:: DATA FOR PROCESSING ::

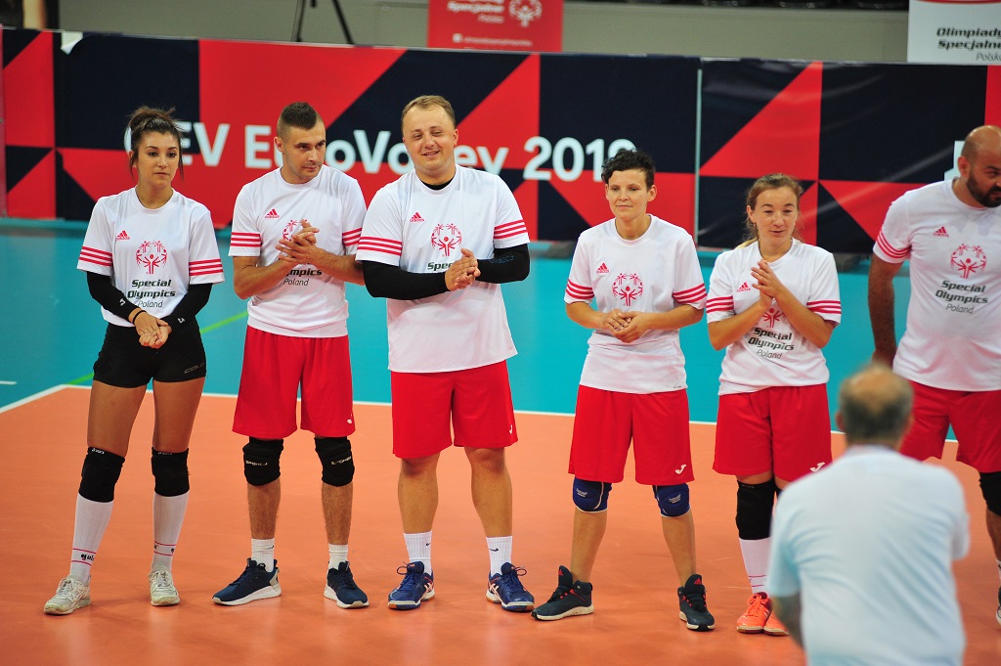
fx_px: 5557
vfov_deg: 6.9
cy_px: 333
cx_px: 500
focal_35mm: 200
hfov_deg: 10.3
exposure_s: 1/640
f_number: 4
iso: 1600
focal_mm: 200
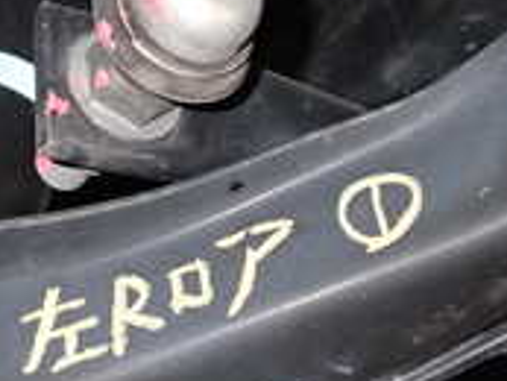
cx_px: 167
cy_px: 331
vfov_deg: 14.1
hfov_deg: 18.8
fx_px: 1524
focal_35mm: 104
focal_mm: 5.4
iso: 500
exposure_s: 1/30
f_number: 6.3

:::

An exact copy of the material above is required, minus its images.

fx_px: 5557
vfov_deg: 6.9
cy_px: 333
cx_px: 500
focal_35mm: 200
hfov_deg: 10.3
exposure_s: 1/640
f_number: 4
iso: 1600
focal_mm: 200
cx_px: 167
cy_px: 331
vfov_deg: 14.1
hfov_deg: 18.8
fx_px: 1524
focal_35mm: 104
focal_mm: 5.4
iso: 500
exposure_s: 1/30
f_number: 6.3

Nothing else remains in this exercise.